Let’s first establish that 3a is the same as 3b. Actually I think I can leave that as an exercise since this is just the [Eckart-Young]https://en.wikipedia.org/wiki/Singular_value_decomposition#Applications_of_the_SVD) theorem restated. And 3b has been derived quite clearly in (Kettenring, 1971) so I won’t repeat him.

##So what’s left to do ?##

Here’s what I think my next steps should be:

1. (Kakade & Foster, 2007) and (Sridharan & Kakade, 2008) did information-theoretic/CoLT-type analysis of Multi-view learning and CCA. What is not clear to me and what would be nice to have are measurable condition about what constitutes a separate view ? After all we could just concatenate the matrices into a single view and then do LSA or Glove or Whatever ? When would hunting for correlation be better than hunting for variance ?

2. In our paper we never compared GCCA to basic LSA !! I think that was an oversight and that experiment must be run. Also I can probably feed all my co-occurrence matrices to Glove and run it. What would it learn ?

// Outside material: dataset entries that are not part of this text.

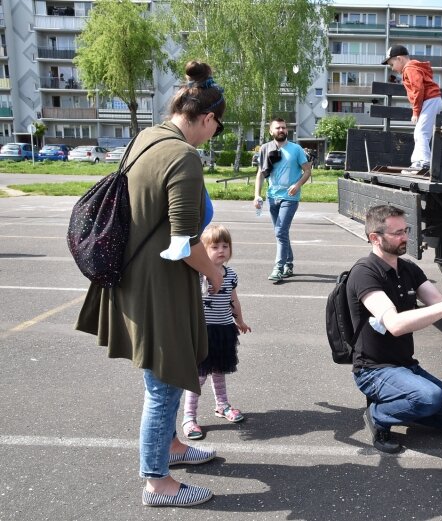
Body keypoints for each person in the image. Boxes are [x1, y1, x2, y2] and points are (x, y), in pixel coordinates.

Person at [75, 60, 227, 508]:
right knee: (163, 384)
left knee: (166, 377)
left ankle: (173, 447)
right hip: (159, 284)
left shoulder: (148, 137)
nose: (213, 136)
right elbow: (183, 244)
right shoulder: (182, 155)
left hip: (137, 278)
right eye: (216, 128)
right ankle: (157, 482)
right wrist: (214, 272)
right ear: (206, 118)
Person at [347, 205, 442, 454]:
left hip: (405, 365)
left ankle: (402, 402)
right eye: (397, 233)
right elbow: (395, 325)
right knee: (430, 397)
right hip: (373, 370)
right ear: (375, 237)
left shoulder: (408, 269)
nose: (405, 237)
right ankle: (378, 414)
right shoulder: (364, 273)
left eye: (406, 230)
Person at [182, 224, 251, 441]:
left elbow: (233, 300)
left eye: (225, 246)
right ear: (203, 251)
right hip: (203, 333)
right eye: (214, 247)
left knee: (220, 371)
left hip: (223, 331)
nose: (221, 250)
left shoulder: (230, 275)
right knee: (199, 376)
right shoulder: (198, 275)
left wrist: (239, 320)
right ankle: (189, 416)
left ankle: (222, 405)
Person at [253, 118, 312, 282]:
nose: (281, 130)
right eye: (278, 128)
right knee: (282, 233)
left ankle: (278, 267)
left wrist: (298, 184)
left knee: (279, 231)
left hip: (290, 197)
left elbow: (307, 171)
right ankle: (289, 264)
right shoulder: (265, 149)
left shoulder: (296, 149)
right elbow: (260, 173)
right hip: (272, 197)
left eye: (284, 128)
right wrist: (257, 195)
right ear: (271, 131)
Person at [382, 45, 442, 173]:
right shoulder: (412, 67)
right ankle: (418, 162)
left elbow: (418, 89)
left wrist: (415, 111)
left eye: (392, 64)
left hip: (430, 100)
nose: (392, 68)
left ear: (399, 59)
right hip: (431, 100)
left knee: (421, 132)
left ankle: (424, 163)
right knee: (420, 133)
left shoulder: (409, 68)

3. I talked about how Venvelden and Takane had collaborated and come up with better regularization methods. But I never applied them to our task ? Also I showed how we could approximate Glove by a special regularization scheme. Both of these experiments should be run and applied to the task.

4. Probabilistic GCCA. This has been on my plate for a while, and I think I’d try to blog the solution but the gist is that Tipping, Bishop and Sam Roweis did a factor analysis of PCA, Francis Bach and Michael Jordan gave probabilistic CCA. It should be pretty straight forward to do probabilistic GCCA. The key point is not whether its possible, it almost certainly is, but that once I do how would I use it ? What good is probabilistic GCCA once you know the formulas ?

5. Task specific GCCA. Till date all my experiments have been unsupervised but like I remarked earlier it is possible to add parameters to the model that can be tuned discrimatively.

## Footnotes

1. This is like the statistical-geometric interpretations of PCA.
2. But the problem is also that if we give the rigorous definitions without a summary of what those definitions and derivations should be interpreted as, then it becomes hard to maintain interest. So it's a chicken and egg problem.

## Bibliography

1. Carroll, J. D. (1968). Generalization of canonical correlation analysis to three or more sets of variables. In Proceedings of APA (Vol. 3).
2. Kettenring, J. R. (1971). Canonical analysis of several sets of variables. Biometrika, 58(3), 433–451.
3. Sengupta, A. (1983). Generalized Canonical Variables. Encyclopedia of Statistical Sciences.
4. Coelho, C. A. (1992). Generalized Canonical Analysis (PhD thesis).
5. Horst, P. (1961). Generalized canonical correlations and their applications to experimental data. Journal of Clinical Psychology, 17(4).
6. Kakade, S. M., & Foster, D. P. (2007). Multi-view regression via canonical correlation analysis. In Learning Theory. Springer.
7. Sridharan, K., & Kakade, S. M. (2008). An Information Theoretic Framework for Multi-view Learning. In Proceedings of COLT.